Last February the Navy awarded $15 million conceptual design (CD) contracts each to Austal USA, Huntington Ingalls Industries [HII], Lockheed Martin [LMT], Fincantieri’s Marinette Marine, and General Dynamics’ Bath Iron Works (GD BIW) [GD]. The Navy is seeking to minimize program risk by allowing industry to mature designs more quickly to meet the service’s capability requirements (Defense Daily, Feb. 16).
These new options range from $6.4 million to about $8 million. Austal USA won $6.4 million, GD BIW won $7,95 million, HII got $8 million; Lockheed Martin won about $7 million, and Fincantieri Marinette Marine also got about $8 million. The additional work is expected to be finished by June 2019, when the CD phase ends after 16 months.

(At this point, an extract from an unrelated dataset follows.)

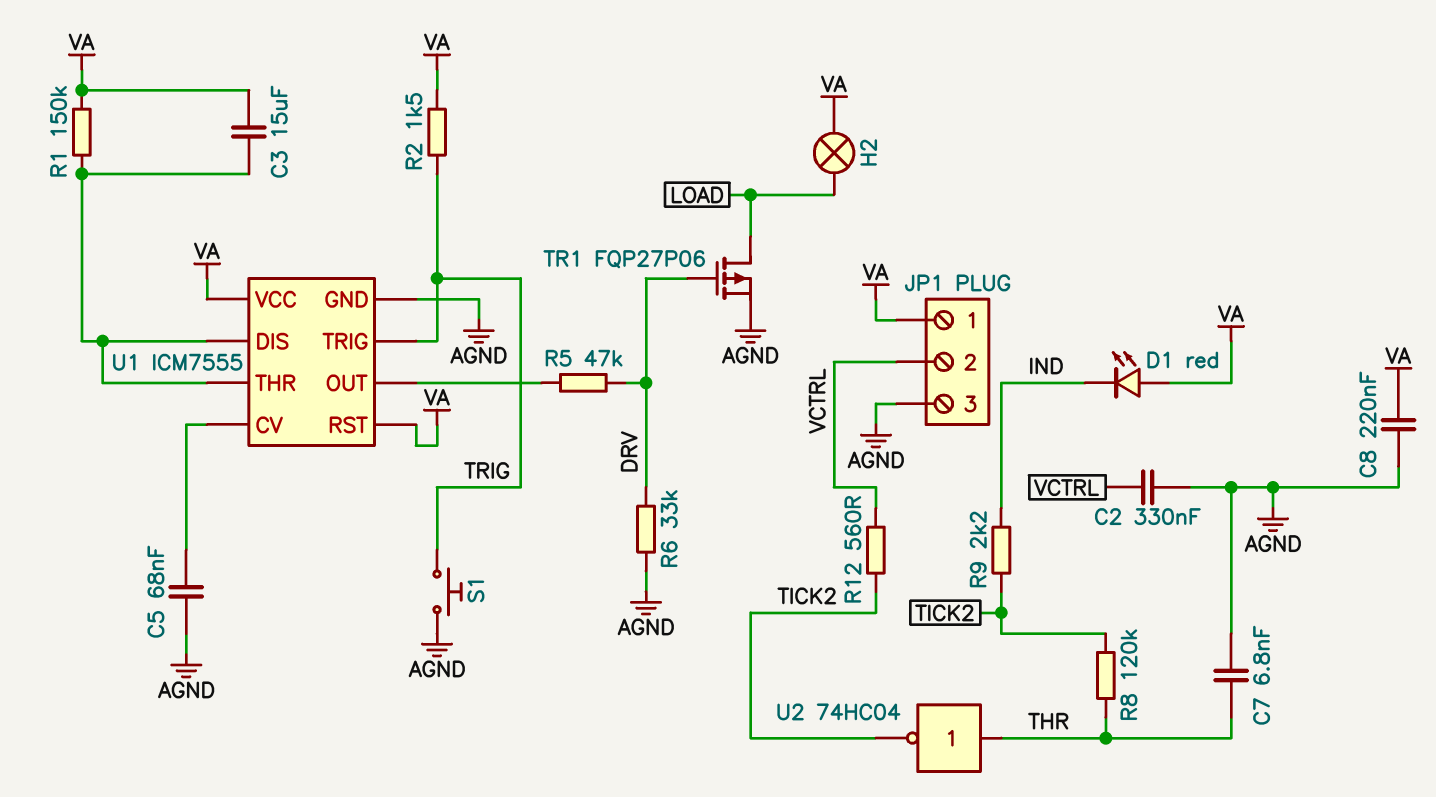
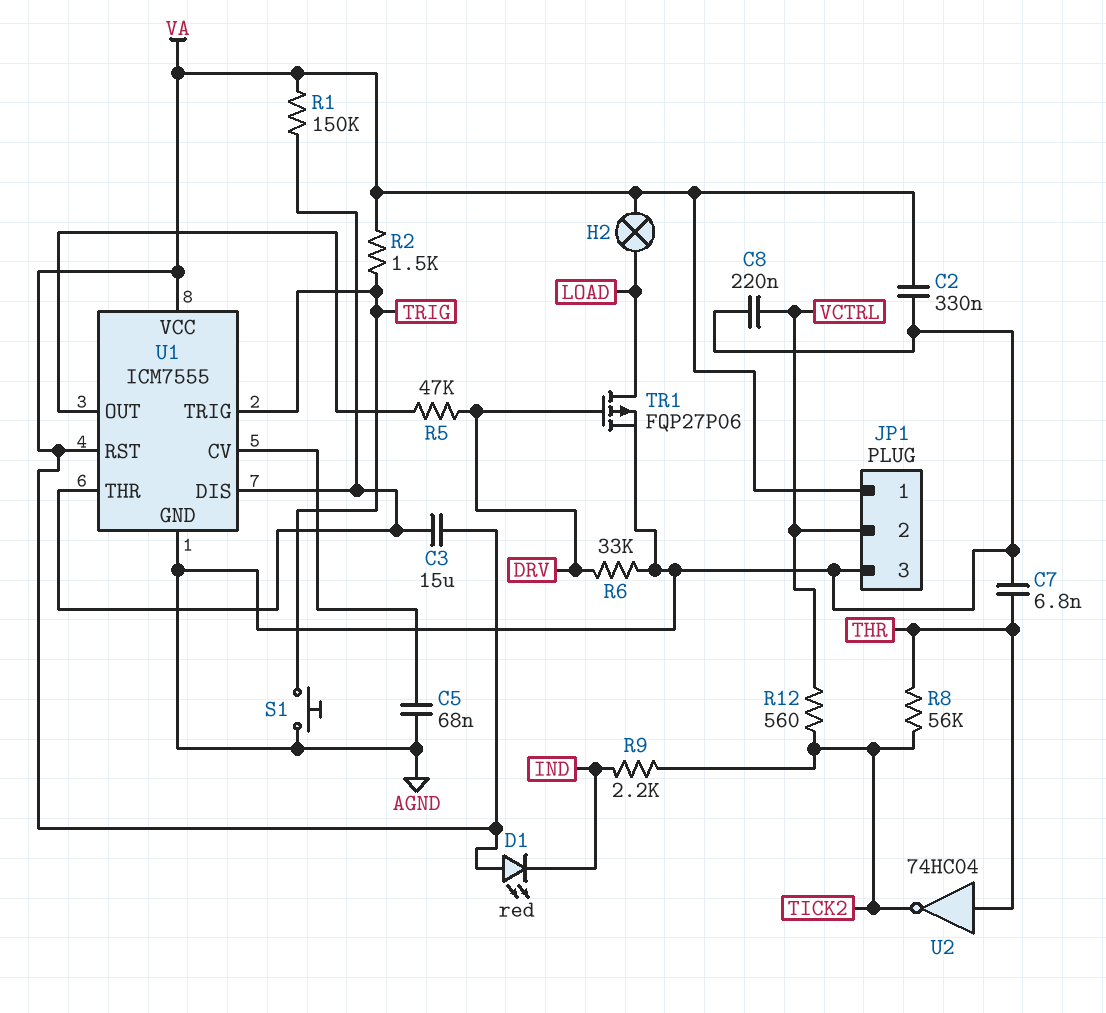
C2: 330nF (AGND, VCTRL) -> 330nF (AGND, VA)
C8: 220nF (AGND, VA) -> 220nF (AGND, VCTRL)
R8: 120k (THR, TICK2) -> 56k (THR, TICK2)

The Navy said the companies will be maturing their proposed ship designs to meet the FFG(X) system specifications.
The Defense Department only announced contracts for HII, Fincantieri Marinette, and GD because the other two did not exceed the $7 million threshold for a separate announcement. The Navy said $2.6 million in FY ’18 research, development, test, and evaluation (RDT&E) Navy funds was obligated at award time to each of the companies and will not expire at the end of FY ’18.
The Navy is using the CD work to inform final specifications that will be used in the next step in the frigate process, the Detail Design and Construction (DD&C) Request for Proposals (RFP) that will lead to a contract to a single awardee. The Navy said the CD phase will reduce cost, schedule, and performance risk for the DD&C contract.
After the CD phase is finished next June, the Navy plans to move to the DD&C competition and award for a final single winner in FY 2020. These five CD winners had to both have a parent design previously demonstrated at sea and a domestic shipyard lined up for possible production.
Austal USA pitched an improved version of its Independence-variant Littoral Combat Ship (LCS), Lockheed Martin is offering a version of its Freedom-class LCS, Fincantieri Marinette is offering a variant on the Italian FREMM frigate, GD is working with Spain’s Navantia to offer a version of the F100 frigate, and HII has not publicly stated its offering but has previously presented a version of its Legend-class national security cutter (NSC) design as a patrol frigate.